Individuals with apperceptive visual agnosia display the ability to see contours and outlines when shown an object, but they experience difficulty if asked to categorize objects. Apperceptive visual agnosia is associated with damage to one hemisphere, specifically damage to the posterior sections of the right hemisphere.
Speech agnosia
Speech agnosia, or auditory verbal agnosia, refers to "an inability to comprehend spoken words despite intact hearing, speech production and reading ability". Patients report that they hear sounds being produced, but that the sounds are fundamentally unrecognizable or untranslatable.
- EXAMINER: What did you eat for breakfast?
- PATIENT: Breakfast, breakfast, it sounds familiar but it doesn't speak to me. (Obler & Gjerlow 1999:45)
Despite an inability to process what the speaker is saying, some patients have been reported to recognize certain characteristic information about the speaker's voice (such as being a man or woman).
The effect of damage to the superior temporal sulcus is consistent with several types of neurolinguistic deficiencies, and some contend that agnosia is one of them. The superior temporal sulcus is vital for speech comprehension because the region is highly involved with the lexical interface. According to the 1985 TRACE II Model, the lexical interface associates sound waves (phonemes) with morphological features to produce meaningful words. This association process is accomplished by lateral inhibition/excitement of certain words within an individual's lexicon (vocabulary).
History
The term agnosia comes from the Ancient Greek (), . It was introduced by Sigmund Freud in 1891: "For disturbances in the recognition of objects, which Finkelnburg classes as asymbolia, I should like to propose the term 'agnosia'." Prior to Freud's introduction of the term, some of the first ideas about agnosia came from Carl Wernicke, who created theories about receptive aphasia in 1874. He noted that individuals with receptive aphasia did not possess the ability to understand speech or repeat words. He believed that receptive aphasia was due to lesions of the posterior third of the left superior temporal gyrus. Due to these lesions, Wernicke believed that individuals with receptive aphasia had a limited deafness for certain sounds and frequencies in speech.

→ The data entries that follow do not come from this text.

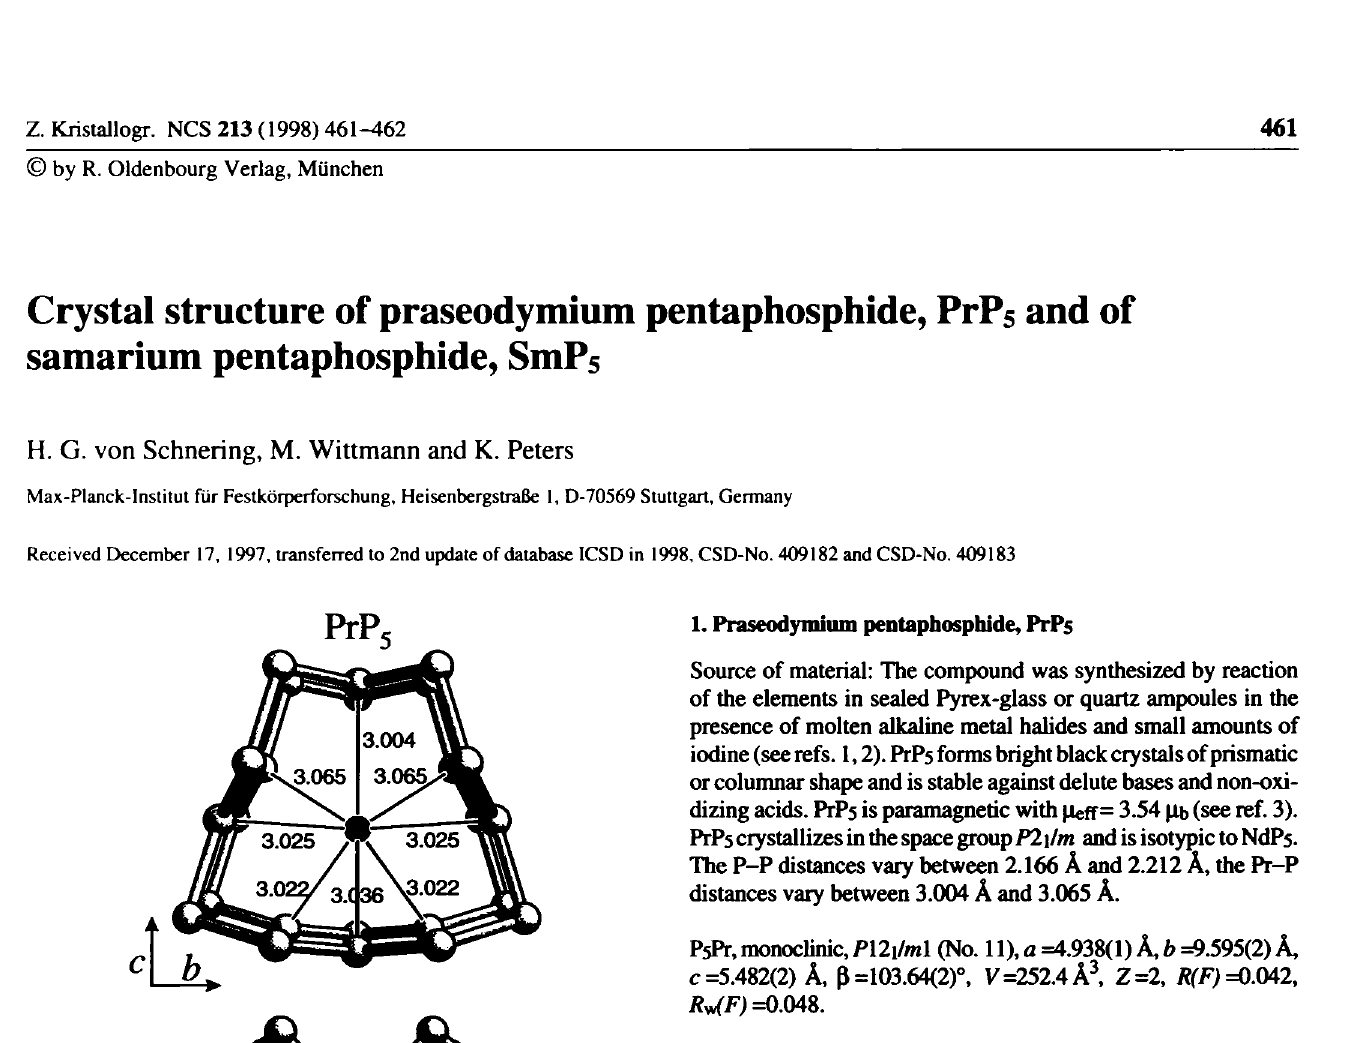
Table 1. Parameters used for the X-ray data collection Crystal: black, spherical, metallic luster, size 0.1 mm Wavelength: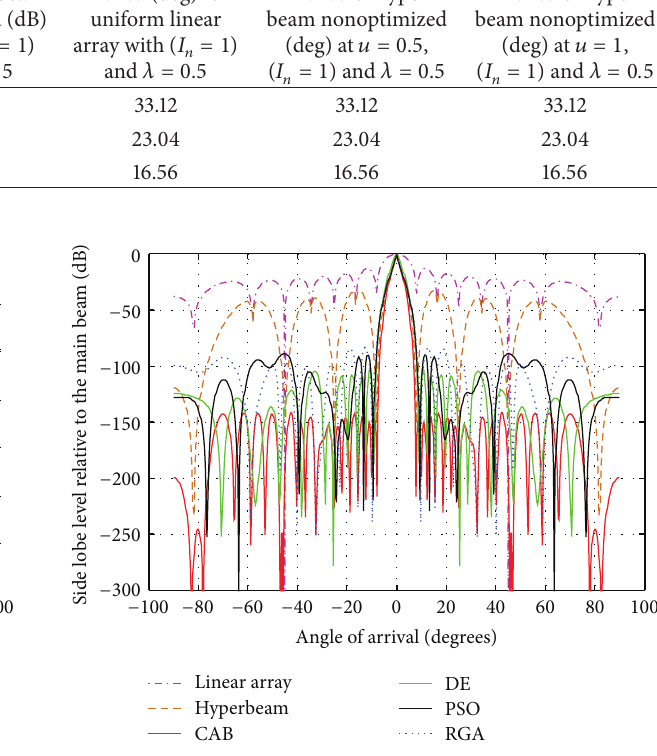
Figure 6: Best array pattern found by CAB for the 20-element array with improved SLL and FNBW at 𝑢 = 0.5 .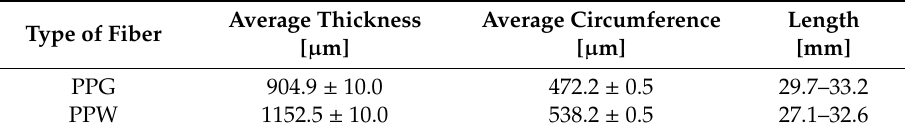
Table 4. Properties of the green (PPG) and white polypropylene fibers (PPW) (own research). Type of Fiber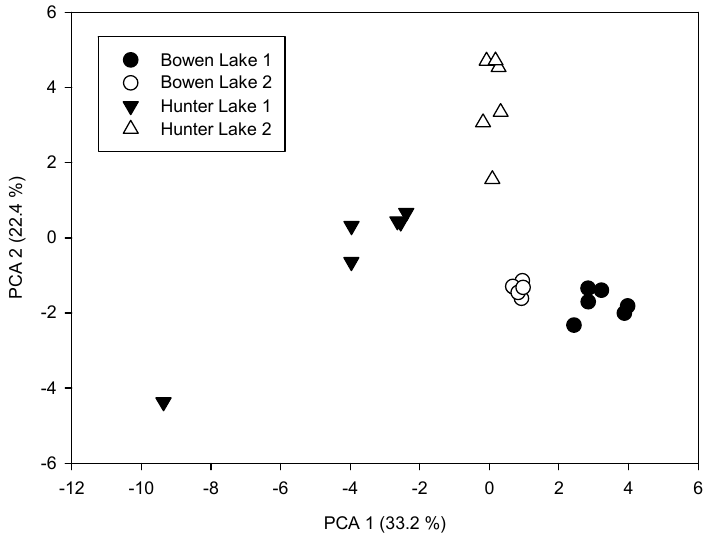
Figure 6. Principal component analysis (PCA) ordination of water chemistry variables from pit lakes in the Bowen Basin, Queensland and the Hunter Basin, New South Wales, Australia. Data shows an overlay of “lake” as indicated in figure legend.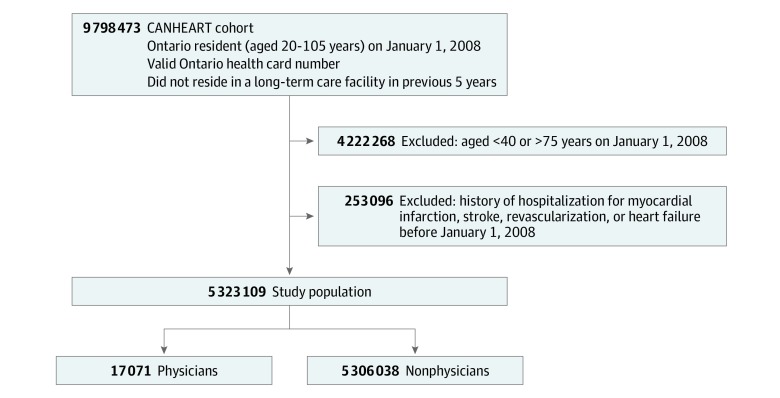
Cohort CreationFlowchart shows exclusion criteria for the Cardiovascular Health in Ambulatory Care Health Research Team (CANHEART) cohort.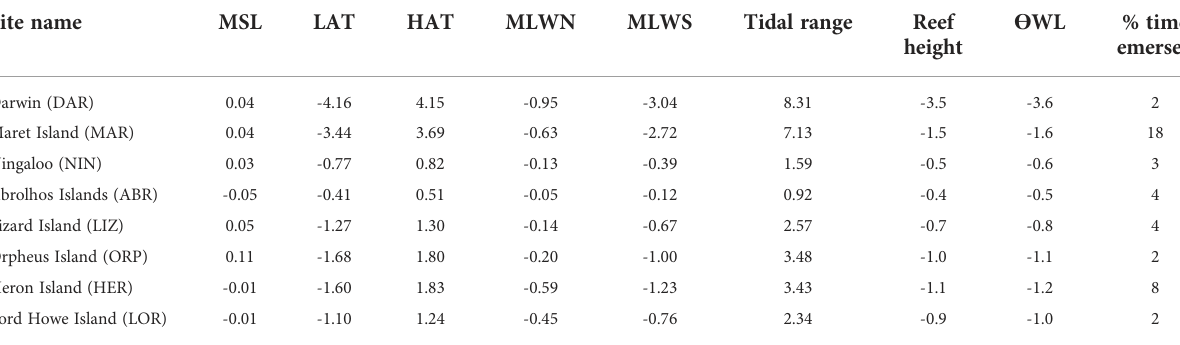
TABLE 3 Water level characteristics (m); mean sea level (MSL), lowest and highest astronomical tides (LAT/HAT), mean low water neaps (MLWN) and mean low water springs (MLWS) (from http://sealevelx.ems.uwa.edu.au), calculated tidal range, reef height estimate, emersion threshold ( Ɵ ) and percentage (%) time emersed for each study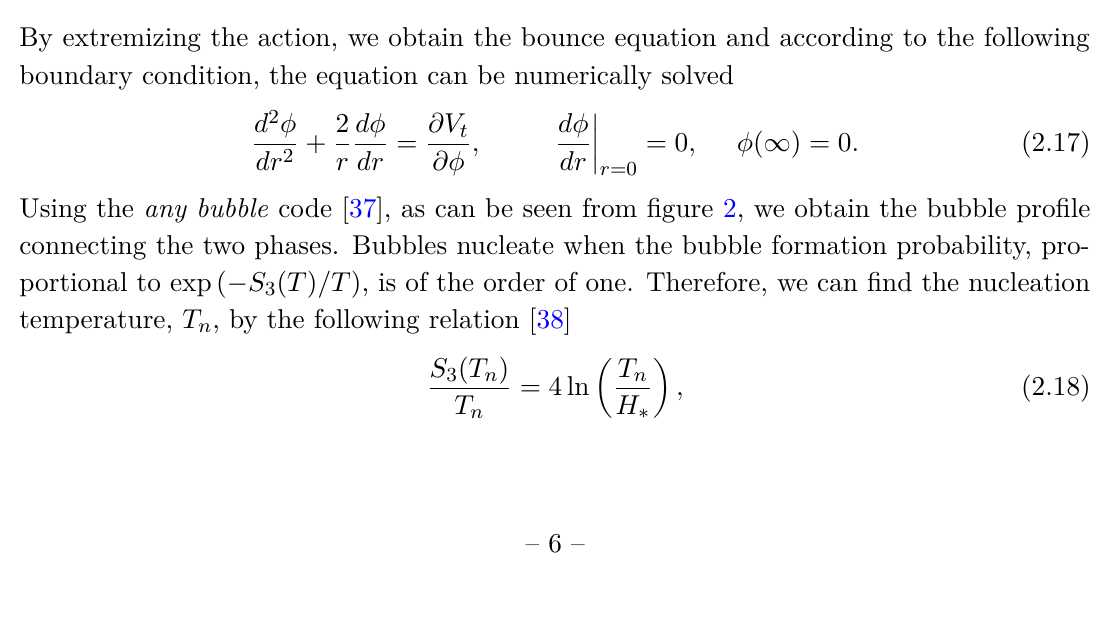
Figure 2 . The bubble profile as the solution of the bounce equation is shown. l w denotes the wall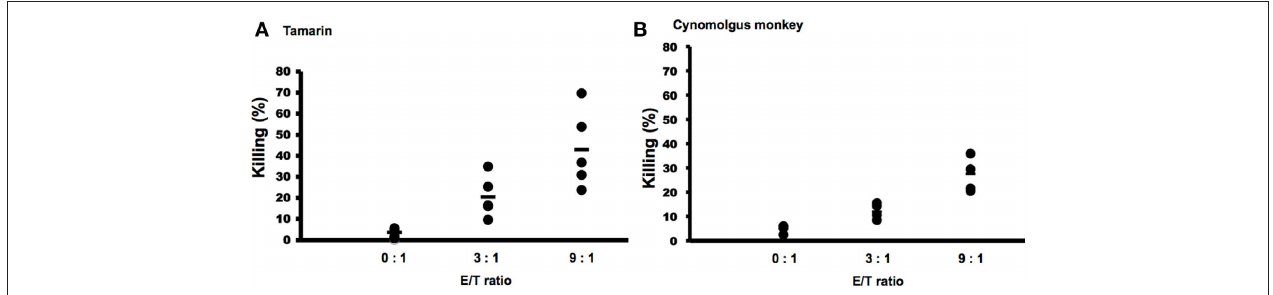
Figure 3 | Dose-dependency of killing activity of NK cells in tamarins. (A,B) K562 target cells were stained with CFSE and co-cultured with PBMCs as described in Section “Materials and Methods”. CFSE-stained K562 target cells were killed by PBMCs of tamarins and cynomolgus monkeys in a dose-dependent manner. For all experiments, the number of observations used to calculate the mean were n = 5. We analyzed statistically whether these killing activities were different between tamarins and cynomolgus monkeys by using StatView software.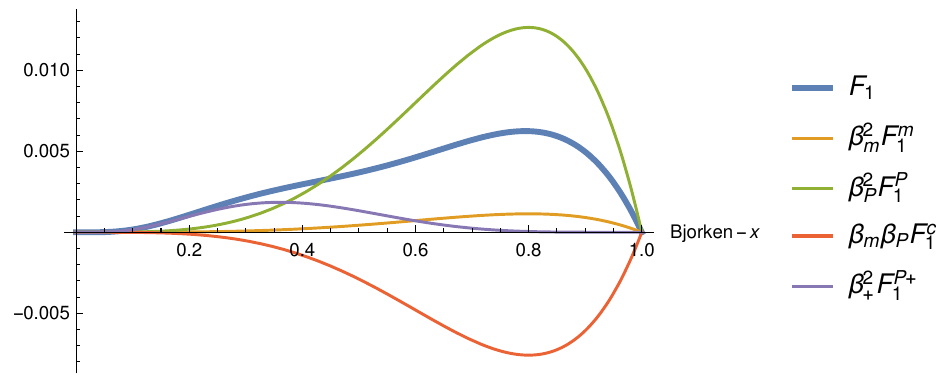
Figure 3 . The full structure function F 1 (blue line) as a function of the Bjorken parameter x , obtained from the contribution of the twist-3 spin-1/2 fermionic operator the contributions from the minimal coupling β 2 where the intermediate state λ X line); the contribution from crossed terms β m β P F c interaction β 2 F P + + 1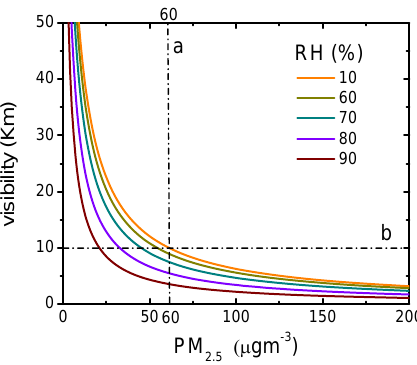
Fig. 12. The equivalent curve for visibility depending on the mass concentration of PM 2.5 and relative humidity. Line (b) is the standard for visibility equal to 10 km, and line (a) is the limit for mass concentration of PM 2.5 under dry condition (RH=10%).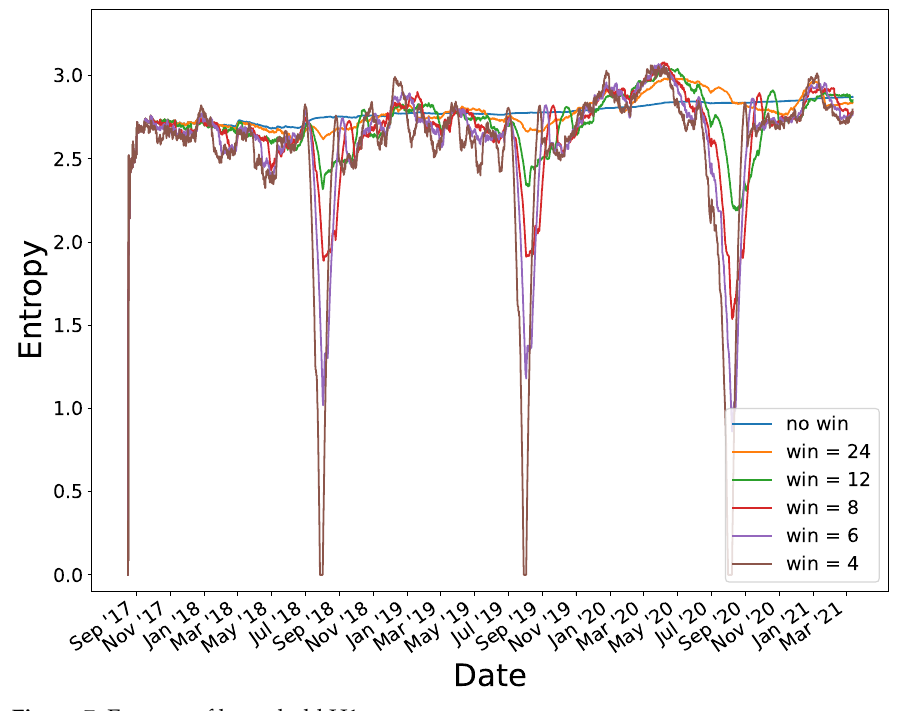
Figure 7. Entropy of household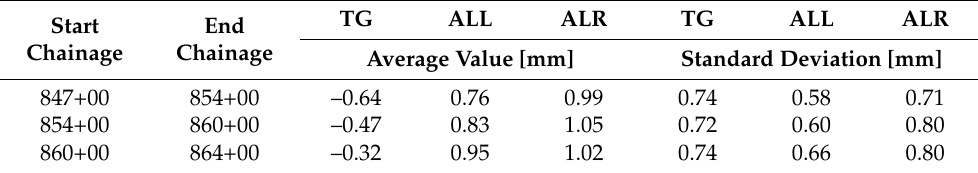
Table 2. Average and deviation of track parameters (section No. 1).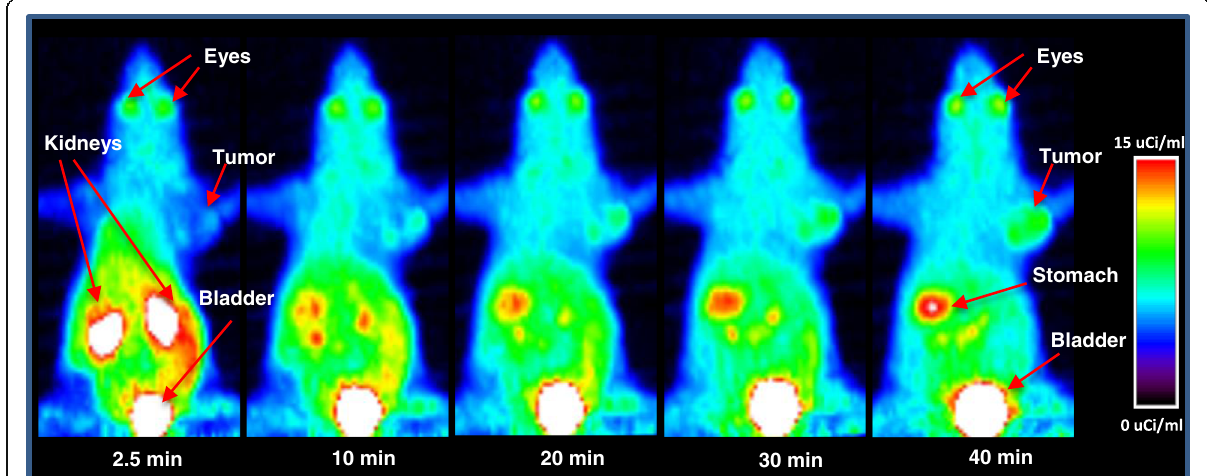
Fig. 9 Maximum Intensity projection (MIP) images from MicroPET scans of a mouse bearing B16F1 melanoma tumors xenograft that was injected with ~284 μ Ci of 4-[ 18 F]FEBZA. These MIP images show radioactivity accumulation at 2.5, 10, 20, 30, and 40 min post-injection. Uptake in eyes was quite prominent as early as 2.5 min post-injection. The kidneys show an intense accumulation of radioactivity within 2.5 min post-injection followed by a rapid clearance thereafter. The tumor is clearly visible by 10 min post-injection and the uptake intensity in tumor continued to increase with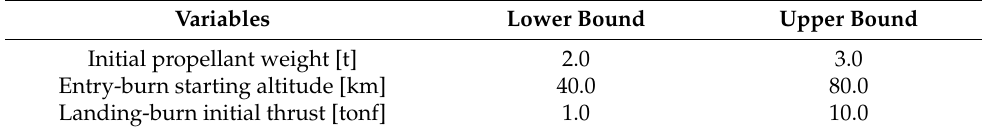
Table 9. Variables and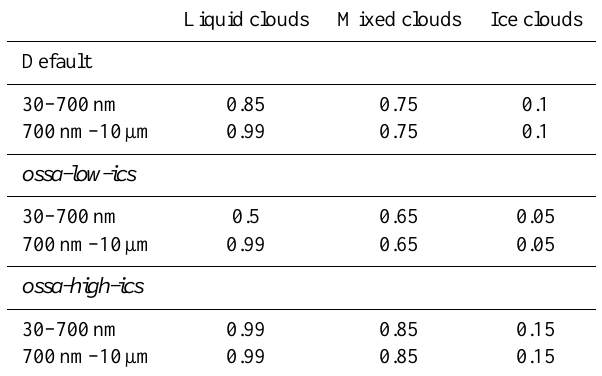
Table 4. In-cloud scavenging coefficients for soluble particles in stratiform clouds used in different runs. Default values are used in all other runs except in ossa-low-ics and ossa-high-ics . Scavenging coefficients for insoluble particles were kept at the model default values in all runs. Liquid clouds Mixed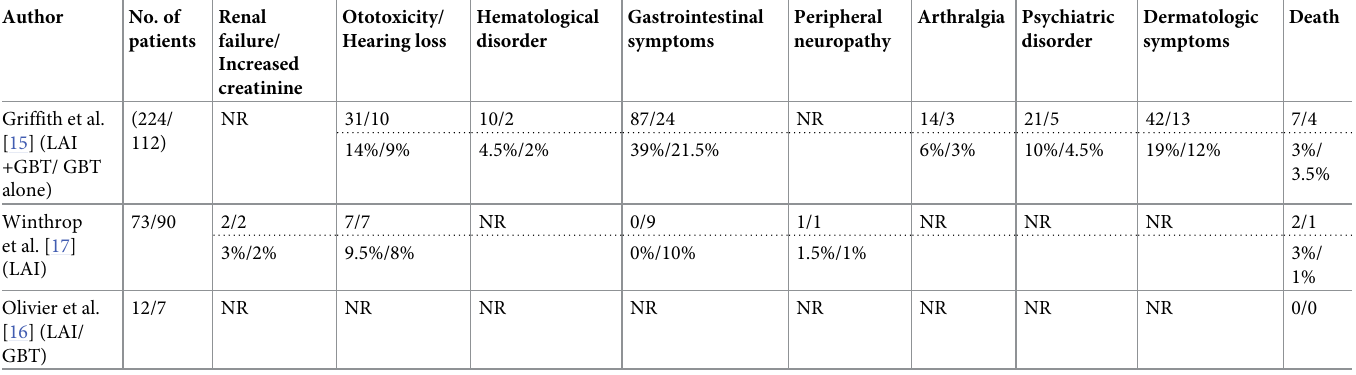
Table 6. Adverse effects in experimental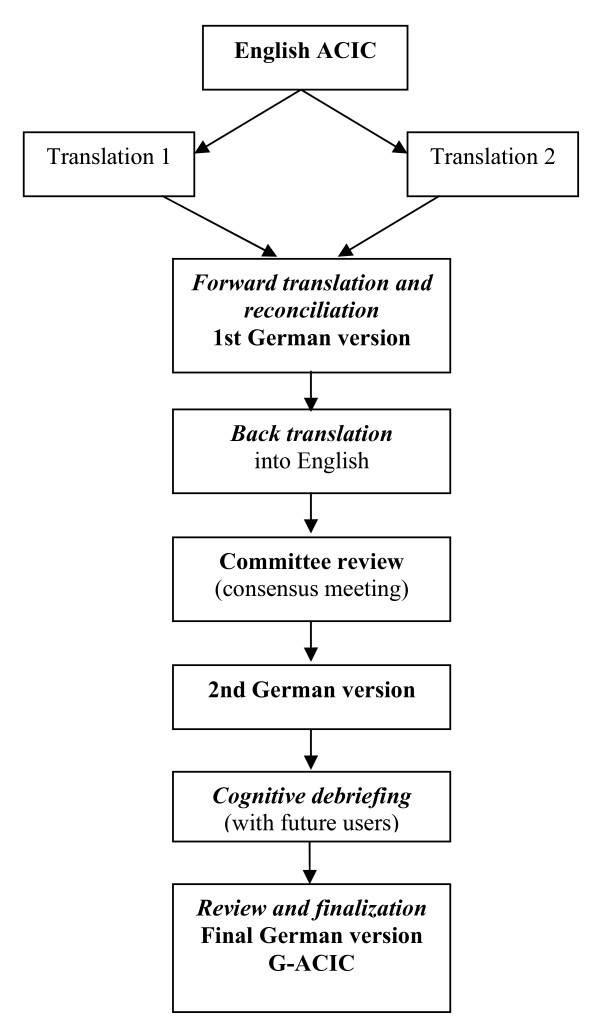
Translation process.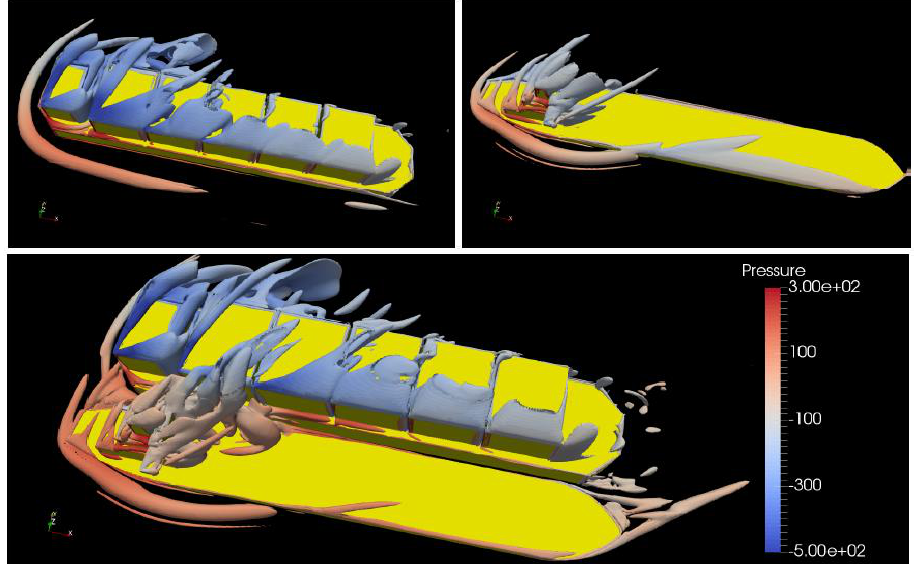
Figure 19. Comparison of Q-criterion between single vessels ( two tops ) and side-by-side configura- tion ( bottom ).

After Wernicke, came Kussmaul in 1877 who attempted to explain why auditory verbal agnosia, also known as word deafness, occurs. Contrary to Wernicke's explanations, Kussmaul believed auditory verbal agnosia was the result of major destruction to the first left temporal gyrus. Kussmaul also posited about the origins of alexia (acquired dyslexia) also known as word blindness. He believed that word blindness was the result of lesions to the left angular and supramarginal gyri. During the time of Wernicke, Kussmaul and Lissauer there was little known about the cerebral cortex. Today, new neuroimaging techniques have made it possible to expand our knowledge of agnosia greatly.